Départ en fanfare pour l’équipe de France sur la route d’un éventuel deuxième sacre européen de rang. Opposés pour leur entrée en lice, ce jeudi à l’Unity Arena d’Oslo, en Norvège (le tournoi se déroule également au Danemark et en Suède), les Bleus n’ont connu aucune difficulté (victoire 42-28) pour se défaire de leur premier – et modeste – adversaire : la République Tchèque. Jamais inquiétés par des Tchèques qui leur ont de surcroît grandement facilité la tâche en laissant beaucoup d’espaces dans leur défense et en perdant de nombreux ballons, les joueurs de Guillaume Gille ont déroulé pendant toute la soirée.

Avant une seconde mi-temps au cours de laquelle les tenants du titre n’ont cessé d’augmenter leur avance, qui a atteint les quinze buts au plus fort de la domination des Bleus dans ce premier match, la France avait déjà dominé nettement les débats.
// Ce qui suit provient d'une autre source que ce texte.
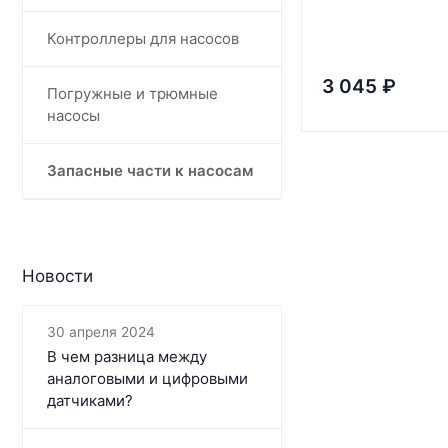
Контроллеры для насосов
3 045
₽
Погружные и трюмные
насосы
Запасные части к насосам
Новости
30 апреля 2024
В чем разница между
аналоговыми и цифровыми
датчиками?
Melvyn Richardson, Elohim Prandi, tout de suite efficace lui aussi et élu ensuite joueur du match, et Dylan Nahi, sur un premier ballon gratté, avaient tout de suite montré la voie à suivre aux champions d’Europe sortants, qui ont d’ailleurs entamé la rencontre sur un 6-0, le premier but tchèque intervenant uniquement au bout de cinq minutes de jeu.

Zaepfel et Peleka ont réussi leurs grands débuts

La suite a été du même acabit pour des Français lancés sur des bases folles avec 14 buts marqués après autant de minutes de jeu, mais qui avait finalement regagné les vestiaires avec six longueurs d’avance uniquement (20-14) après une grosse baisse de régime. Ce sera la seule dans ce match pour les Français et un Melvyn Richardson qui en a profité pour marquer son 300e but chez les Bleus, tandis que Benoît Kounkoud a, lui, atteint (puis dépassé) les 100 réalisations en sélection.

Entré en jeu en fin de match à la place d’un Aymeric Minne qui avait inscrit le premier but du second acte mais s’est blessé (à une cuisse) par la suite, Aymeric Zaepfel, rappelé au dernier moment après le forfait de Nedim Remili, a quant à lui réussi, au même titre qu’un autre jeune Wallem Peleka, ses grands débuts internationaux (NDLR : Il n’avait encore jamais été sélectionné dans un match officiel). Une première bonne copie en somme pour ces Français qui ont relégué jeudi les Tchèques à quatorze buts (NDLR : Les Français n’avaient plus marqué plus de 40 buts dans un match de l’Euro depuis douze ans) et devront confirmer samedi face à l’Ukraine cette première sortie victorieuse et probante. Un match a priori largement dans les cordes des tenants du titre de nouveau.